In games against the Bucs and the Chiefs, Washington has now caught eight of his 10 targets for 162 yards, one touchdown and six first downs, generating a passer rating of 152.1 that ranks first among the 37 wide receivers who’ve seen at least 10 targets so far this preseason. Among that same group of players, Washington also ranks first in yards per route run (4.91) and receiving grade (87.7), while he also leads the league with 105 receiving yards from deep passes (passes of 20 or more air yards downfield), reminding us of the player that led the nation in deep yards in his final season at OSU.
Diontae Johnson has performed well enough in his own right, catching 3-of-5 targets for 46 yards and a score himself, with two of his plays coming from deep passes — an impressive feat given that he’s faced press coverage on 18 of his 23 routes. After two preseason games, Johnson has earned a respectable 78.7 receiving grade, but if James Washington can continue tho make those high-level plays downfield, this No. 2 role should be his to start the year.

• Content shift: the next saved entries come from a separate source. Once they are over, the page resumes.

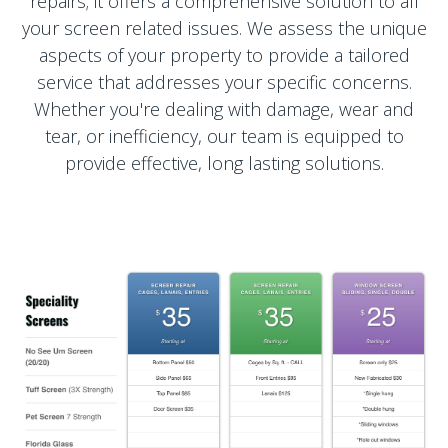
repairs; it offers a comprehensive solution to all
your screen related issues. We assess the unique
aspects of your property to provide a tailored
service that addresses your specific concerns.
Whether you're dealing with damage, wear and
tear, or inefficiency, our team is equipped to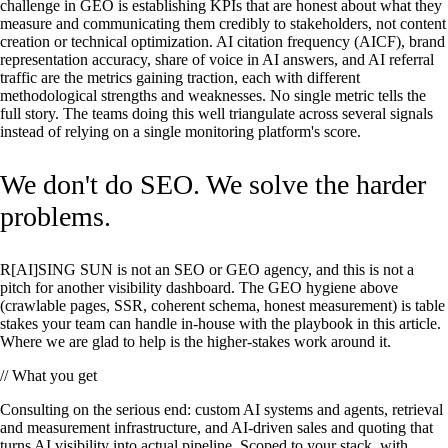
challenge in GEO is establishing KPIs that are honest about what they
measure and communicating them credibly to stakeholders, not content
creation or technical optimization. AI citation frequency (AICF), brand
representation accuracy, share of voice in AI answers, and AI referral
traffic are the metrics gaining traction, each with different
methodological strengths and weaknesses. No single metric tells the
full story. The teams doing this well triangulate across several signals
instead of relying on a single monitoring platform's score.
We don't do SEO. We solve the harder
problems.
R[AI]SING SUN is not an SEO or GEO agency, and this is not a
pitch for another visibility dashboard. The GEO hygiene above
(crawlable pages, SSR, coherent schema, honest measurement) is table
stakes your team can handle in-house with the playbook in this article.
Where we are glad to help is the higher-stakes work around it.
// What you get
Consulting on the serious end: custom AI systems and agents, retrieval
and measurement infrastructure, and AI-driven sales and quoting that
turns AI visibility into actual pipeline. Scoped to your stack, with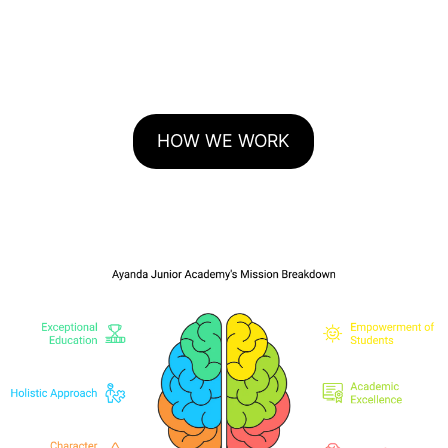
HOW WE WORK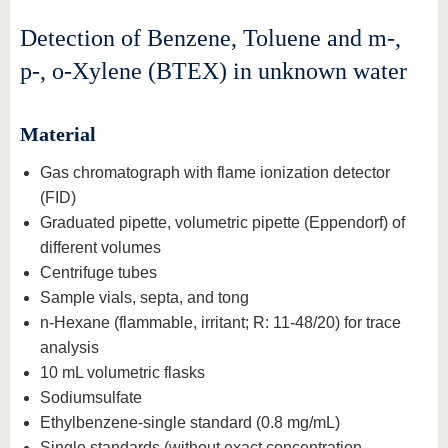
Detection of Benzene, Toluene and m-,
p-, o-Xylene (BTEX) in unknown water
Material
Gas chromatograph with flame ionization detector
(FID)
Graduated pipette, volumetric pipette (Eppendorf) of
different volumes
Centrifuge tubes
Sample vials, septa, and tong
n-Hexane (flammable, irritant; R: 11-48/20) for trace
analysis
10 mL volumetric flasks
Sodiumsulfate
Ethylbenzene-single standard (0.8 mg/mL)
Single standards (without exact concentration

Washington Redskins: Case Keenum vs. Dwayne Haskins, QB
We examined the Redskins’ quarterback battle earlier this week, and nothing in the post-Week 3 landscape has made us change our minds.
With just one preseason game left to play, Keenum has a leg up on Haskins in passing grade (87.9 to 47.9), adjusted completion percentage (75.0% to 66.7%) and passer rating from a clean pocket (131.3 to 59.5), with the latter being the fifth-best mark among quarterbacks so far this preseason. But what’ll really make the difference for Jay Gruden & Co., is Keenum’s experience and the ability to avoid the mistakes that can be frequent within a rookie’s game. Through three games, Keenum didn’t record a single turnover-worthy play, while Haskins has already put two on tape.